The great loss of all those things we take for granted was so hard to bear and those who understood were eagerly looked for I tell you. The lass who would manually pick the marbles out of my bowel, changed my urine soaked bed, suck the junk out of my mouth, stop in passing and give me a wee kiss on the cheek and a cheery grin, shave me with gentle hands, rub cream on the parts they knew were sore. Those who understood how much I had lost showed it in their approach to my care. As the patient I could easily discern the genuine nurse.

I was reduced from a normal active Mr. Fixit to a do nothing-say nothing person. How I longed for my continually parched throat to have cool water down it. I watched as nurses brought bottles of cool clear distilled water into the ICU (for what I never did find out). Nothing was to pass down my throat for months. Sustegen and various other fluids were my food and all that stuffed down the nasal gastric tube straight into the stomach … would I ever enjoy the taste of real food again? The pain in my body especially hips and buttocks, would this go on forever? Turning every 2 hours didn’t ever seem frequent enough. Those who could see the discomfiture would frequently break the rules and give a wee shuffle of the body to ease the pain. Hearing was difficult as the ear mechanism seemed to have frozen in a shut position at the onset of paralysis and this did not help the communication. Visitors and consulting Drs. and Physicians would stand at the end of the bed and I was unable to hear what they were saying so I didn’t get to spell out (with my eye alphabet language) how I felt about things I was only told what they (medical) planned to do which in general was to keep me alive long enough to see if I recovered.

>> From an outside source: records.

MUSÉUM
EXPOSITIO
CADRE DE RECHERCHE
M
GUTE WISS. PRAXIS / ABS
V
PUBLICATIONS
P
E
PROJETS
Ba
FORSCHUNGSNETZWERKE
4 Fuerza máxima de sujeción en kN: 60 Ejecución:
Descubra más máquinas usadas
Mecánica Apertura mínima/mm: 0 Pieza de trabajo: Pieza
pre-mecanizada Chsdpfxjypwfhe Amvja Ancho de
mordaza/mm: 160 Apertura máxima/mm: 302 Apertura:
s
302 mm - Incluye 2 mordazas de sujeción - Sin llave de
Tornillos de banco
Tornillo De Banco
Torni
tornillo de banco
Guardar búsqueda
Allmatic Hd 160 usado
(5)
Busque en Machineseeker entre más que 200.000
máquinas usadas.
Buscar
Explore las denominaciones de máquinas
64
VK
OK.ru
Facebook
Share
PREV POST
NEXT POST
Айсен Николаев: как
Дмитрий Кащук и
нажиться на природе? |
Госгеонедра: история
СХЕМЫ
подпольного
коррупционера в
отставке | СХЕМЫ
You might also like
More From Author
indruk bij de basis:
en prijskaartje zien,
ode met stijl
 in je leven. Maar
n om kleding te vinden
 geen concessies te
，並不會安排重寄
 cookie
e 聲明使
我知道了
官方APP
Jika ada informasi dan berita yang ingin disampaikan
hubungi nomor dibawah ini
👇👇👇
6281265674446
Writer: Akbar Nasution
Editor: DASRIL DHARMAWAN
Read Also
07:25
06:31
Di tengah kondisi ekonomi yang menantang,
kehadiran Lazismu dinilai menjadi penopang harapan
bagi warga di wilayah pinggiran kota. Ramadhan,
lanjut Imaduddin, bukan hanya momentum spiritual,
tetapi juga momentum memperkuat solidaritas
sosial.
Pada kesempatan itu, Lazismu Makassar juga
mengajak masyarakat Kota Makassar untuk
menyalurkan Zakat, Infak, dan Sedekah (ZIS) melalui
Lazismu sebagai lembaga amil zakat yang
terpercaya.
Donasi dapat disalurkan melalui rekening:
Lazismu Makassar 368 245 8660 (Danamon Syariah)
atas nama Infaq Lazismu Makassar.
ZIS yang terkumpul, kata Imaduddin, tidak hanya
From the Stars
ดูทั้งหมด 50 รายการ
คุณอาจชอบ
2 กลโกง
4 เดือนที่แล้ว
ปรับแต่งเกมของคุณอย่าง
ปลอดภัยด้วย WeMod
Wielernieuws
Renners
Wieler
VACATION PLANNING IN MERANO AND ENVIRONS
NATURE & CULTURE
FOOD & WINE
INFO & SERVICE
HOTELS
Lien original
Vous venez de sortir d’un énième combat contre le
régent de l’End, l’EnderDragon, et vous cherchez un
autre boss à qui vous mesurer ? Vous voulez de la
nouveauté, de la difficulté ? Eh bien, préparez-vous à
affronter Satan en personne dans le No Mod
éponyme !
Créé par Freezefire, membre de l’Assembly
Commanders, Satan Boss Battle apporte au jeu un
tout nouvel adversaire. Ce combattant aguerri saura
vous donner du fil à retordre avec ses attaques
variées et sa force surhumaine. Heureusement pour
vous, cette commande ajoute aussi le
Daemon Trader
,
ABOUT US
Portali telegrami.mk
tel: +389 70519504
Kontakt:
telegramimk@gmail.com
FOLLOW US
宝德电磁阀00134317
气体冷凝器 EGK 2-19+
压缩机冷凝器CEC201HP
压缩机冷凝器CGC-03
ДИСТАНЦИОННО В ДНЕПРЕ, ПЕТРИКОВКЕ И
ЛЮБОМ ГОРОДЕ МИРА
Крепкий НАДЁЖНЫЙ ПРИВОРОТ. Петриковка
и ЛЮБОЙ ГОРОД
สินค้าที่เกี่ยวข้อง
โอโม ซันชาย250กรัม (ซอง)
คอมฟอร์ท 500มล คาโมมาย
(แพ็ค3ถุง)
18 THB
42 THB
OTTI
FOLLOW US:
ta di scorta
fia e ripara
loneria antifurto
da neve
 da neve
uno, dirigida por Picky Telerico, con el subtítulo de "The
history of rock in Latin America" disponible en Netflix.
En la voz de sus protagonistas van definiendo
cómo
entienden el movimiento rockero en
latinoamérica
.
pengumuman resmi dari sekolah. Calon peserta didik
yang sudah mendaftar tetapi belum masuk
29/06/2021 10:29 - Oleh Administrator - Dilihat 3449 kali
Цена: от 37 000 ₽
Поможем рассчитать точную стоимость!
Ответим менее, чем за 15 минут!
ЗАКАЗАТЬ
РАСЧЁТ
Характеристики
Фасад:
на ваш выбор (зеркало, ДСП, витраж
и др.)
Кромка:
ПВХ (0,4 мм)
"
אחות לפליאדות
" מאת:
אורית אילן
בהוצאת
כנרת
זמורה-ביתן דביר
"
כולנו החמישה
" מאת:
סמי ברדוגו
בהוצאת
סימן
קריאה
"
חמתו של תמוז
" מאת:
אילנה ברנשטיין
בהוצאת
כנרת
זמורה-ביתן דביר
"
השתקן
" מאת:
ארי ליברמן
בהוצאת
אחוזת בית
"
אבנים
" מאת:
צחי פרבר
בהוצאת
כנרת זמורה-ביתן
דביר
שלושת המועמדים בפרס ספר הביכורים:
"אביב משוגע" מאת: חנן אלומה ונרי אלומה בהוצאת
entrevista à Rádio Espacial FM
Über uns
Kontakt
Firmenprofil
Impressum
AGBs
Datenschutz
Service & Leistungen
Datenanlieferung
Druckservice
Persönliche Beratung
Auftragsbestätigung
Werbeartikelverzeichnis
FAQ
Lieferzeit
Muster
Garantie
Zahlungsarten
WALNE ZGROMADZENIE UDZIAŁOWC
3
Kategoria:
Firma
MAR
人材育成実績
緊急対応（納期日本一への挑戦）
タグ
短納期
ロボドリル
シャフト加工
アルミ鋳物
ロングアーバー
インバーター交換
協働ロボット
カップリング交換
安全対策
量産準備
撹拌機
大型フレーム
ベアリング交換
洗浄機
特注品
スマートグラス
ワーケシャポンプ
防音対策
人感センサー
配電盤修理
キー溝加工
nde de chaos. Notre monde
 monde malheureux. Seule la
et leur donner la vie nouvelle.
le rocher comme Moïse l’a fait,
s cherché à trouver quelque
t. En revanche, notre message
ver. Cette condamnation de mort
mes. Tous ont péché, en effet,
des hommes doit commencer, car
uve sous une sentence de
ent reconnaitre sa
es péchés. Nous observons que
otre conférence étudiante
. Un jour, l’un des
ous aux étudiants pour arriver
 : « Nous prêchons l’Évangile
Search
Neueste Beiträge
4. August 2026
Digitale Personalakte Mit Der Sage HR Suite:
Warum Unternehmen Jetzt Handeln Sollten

I guess nurses and doctors don’t have the time but that is what is needed when nursing GBS people. The condition is devastating to the human system relying on a machine for ones very life …. scary to say the least and most of us would have no idea what to expect so would feel absolutely totally insecure and isolated, locked in this inert body but mentally completely active. We are not thinking about who’s caring for our home, who’s feeding the animals, what will I do next year? No, it’s can I get through the next hour without too much pain, will the ventilator tube fall off and no nurse be handy, will the nurse remember my insulin shot, will the physio be my regular and tilt the bed enough to get the needed result and so on, hour by hour through the day.